Study of orchestration in musical theater and the role of the orchestra in a theater piece. Students will arrange and orchestrate songs with a focus on supporting a vocalist, telling the story, and creating a theatrical sound. The class will explore how orchestration can be used as a dramatic element to establish a period, create a mood, and support the narrative. Written projects focus on typical instruments and ensembles used in various theatrical situations. Listening will include songs from a wide variety of musical theater recordings, with examples of piano scores and individual parts from shows.
The advanced student will learn to utilize digital audio workstations (DAW) to create arrangements of either original or existing musical elements. This course focuses on the creative use of technology in music production. Topics covered include signal flow of MIDI and audio signal within the DAW sound processing plugins, choosing appropriate sounds and combining elements from software synthesizers, alternate approaches to quantizing and refining rhythmic grooves, hybrid production techniques (audio and MIDI), use of the DAW for scoring to picture and basic synthesis techniques. In addition to using their own laptops in the Professional Writing Technology Lab students are expected to have the CWP major bundle.
An orchestration/arranging course that focuses on the techniques and concepts of writing for big band. Content also includes the arranging process and how to adapt and modify the musical elements of a composition into an effective arrangement. The course deals with notation, voicings, and combinations of the various sections comprising the large ensemble: trumpets, trombones, saxophones, selected woodwinds, and rhythm section. Extensive use of recorded examples and extracts from scores.
An advanced study of writing in a variety of Latin styles, including modern and traditional orchestration concepts, style-specific aspects of form and structure, score analysis, score and part preparation, and production tips that will give the composer, arranger, or orchestrator the proper tools to get the best results either in the studio or in a live performance. Styles covered include mambo, guaguancó, bomba, timba, bolero, danzón, tango reggae, samba, and partido alto. Students will create arrangements of existing works and original pieces for a variety of ensembles of different sizes and instrumentation.

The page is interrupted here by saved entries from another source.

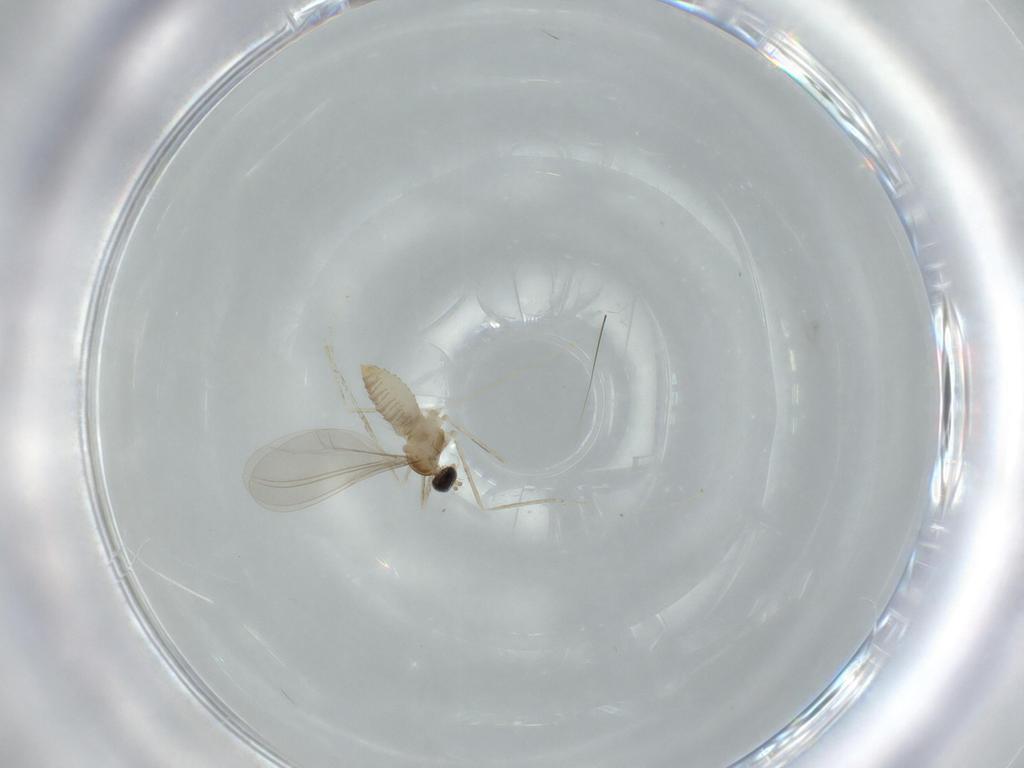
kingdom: Animalia
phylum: Arthropoda
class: Insecta
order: Diptera
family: Cecidomyiidae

This course presents an expanded development of material introduced in CW-216. Important concepts include: production and direction of vocal rehearsals and recording sessions; advanced production techniques including layering, stacking, compressing and mixing vocal tracks; study of diverse song styles and musical concepts that comprise them; observation of text/language and cultural influence in relation to vocal writing; further development of multi-part background writing; more refined utilization of harmonic tensions and reharmonization. Rubato and groove-oriented a cappella techniques will also be explored.